Dennis, who flew under the identity "Captain Phairweather," reported that the weather was ideal when he arrived in New Mexico. At the time, he was reported as claiming that he had brought pleasant weather with him.

He's in trouble once more as pilots hope opening weekend forecasts are accurate. Dennis stated, "Ballooning is contagious. It's like drifting in a dream, silently watching the countryside below."

Roman Müller will be participating in the fiesta for the first time this year. He is operating a unique balloon that was designed to resemble the chalet at the top of a well-known Swiss bobsled course. One of his objectives will be to fly above the Rio Grande and descend to a level where the gondola may be dipped into the water. He smiled widely and stated, "This is my goal," while recognising that flying a balloon is not always simple.

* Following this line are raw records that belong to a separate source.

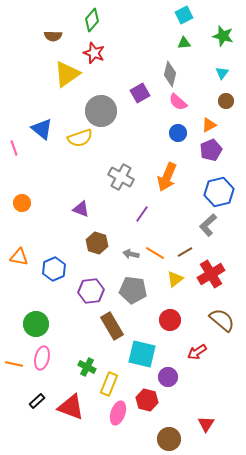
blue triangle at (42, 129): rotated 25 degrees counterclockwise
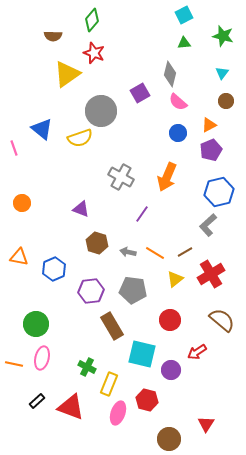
gray arrow at (131, 254): moved 3 px left, 2 px up
purple circle at (168, 377): moved 3 px right, 7 px up
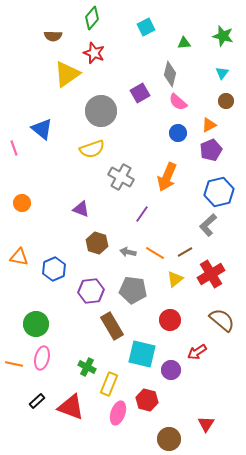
cyan square at (184, 15): moved 38 px left, 12 px down
green diamond at (92, 20): moved 2 px up
yellow semicircle at (80, 138): moved 12 px right, 11 px down
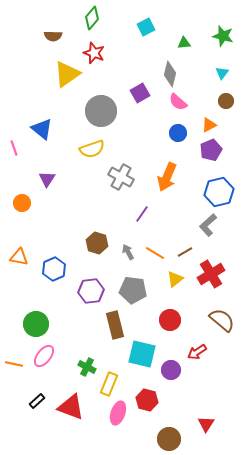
purple triangle at (81, 209): moved 34 px left, 30 px up; rotated 42 degrees clockwise
gray arrow at (128, 252): rotated 49 degrees clockwise
brown rectangle at (112, 326): moved 3 px right, 1 px up; rotated 16 degrees clockwise
pink ellipse at (42, 358): moved 2 px right, 2 px up; rotated 25 degrees clockwise
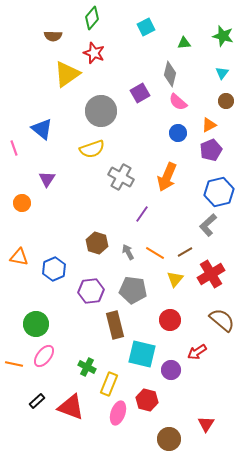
yellow triangle at (175, 279): rotated 12 degrees counterclockwise
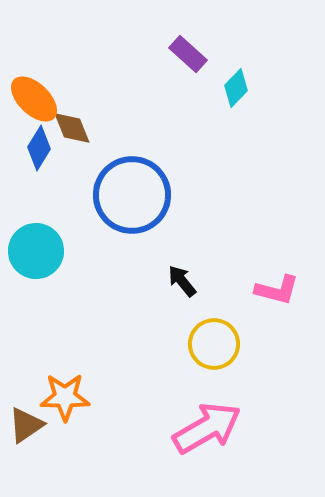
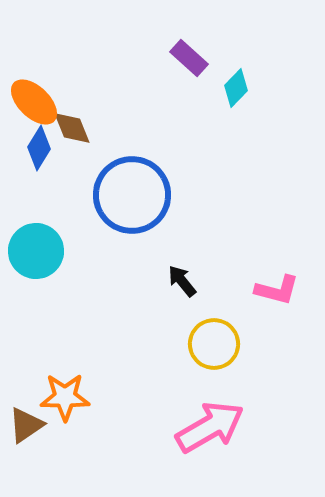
purple rectangle: moved 1 px right, 4 px down
orange ellipse: moved 3 px down
pink arrow: moved 3 px right, 1 px up
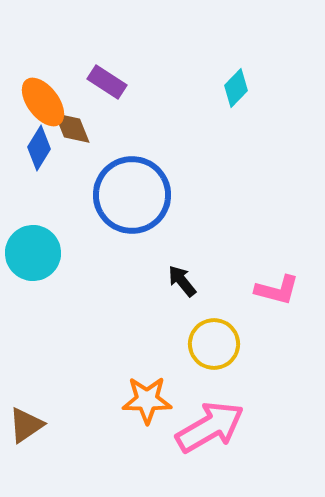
purple rectangle: moved 82 px left, 24 px down; rotated 9 degrees counterclockwise
orange ellipse: moved 9 px right; rotated 9 degrees clockwise
cyan circle: moved 3 px left, 2 px down
orange star: moved 82 px right, 3 px down
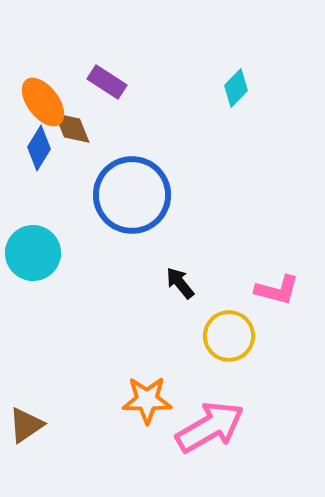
black arrow: moved 2 px left, 2 px down
yellow circle: moved 15 px right, 8 px up
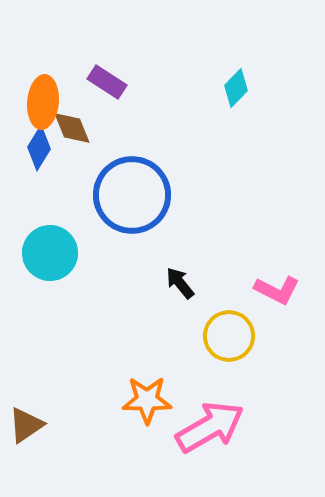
orange ellipse: rotated 42 degrees clockwise
cyan circle: moved 17 px right
pink L-shape: rotated 12 degrees clockwise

The Albuquerque box, a phenomena where the wind blows in opposing directions at various elevations, is one factor that helps, according to him. This occurrence enables skilled pilots to bring a balloon back to close to the point of departure.
According to Dennis, it took the organisers a few years to learn that the predictable wind patterns allowed balloons to stay close to the launch field, providing spectators with quite a spectacle.

During the first fiesta, Denise Wiederkehr McDonald rode in her father's hot air balloon. She travelled from Colorado to take part in a recreation of the flight from 1972 on Friday. Her father, Matt Wiederkehr, was one of the first ten hot air balloon pilots in the United States. He held various distance and time records and used his fleet of balloons to launch a prosperous advertising company.
Wiederkehr McDonald held a cardboard figure of her father as the balloon she was travelling in took off. Wiederkehr McDonald would go on to break her own ballooning records before becoming a commercial airline pilot.

She remembered having many ballooning-related events as a child.

"I recall the first time I was inside a balloon as they were all standing up and expanding, unable to see the sky because it was covered in colourful cloth. The first balloon to illuminate at night was the next item. Oh my God, she exclaimed. I now look back and genuinely appreciate so many of the firsts that I took for granted back then.
A group of experienced European balloonists has joined the celebration. This year, more than 20 nations are represented, including Ukraine, Brazil, Mexico, Australia, Brazil, Switzerland, and Croatia. It also serves as the starting point for the America's Challenge Gas Balloon Race, one of the most prestigious long-distance gas balloon competitions in the world.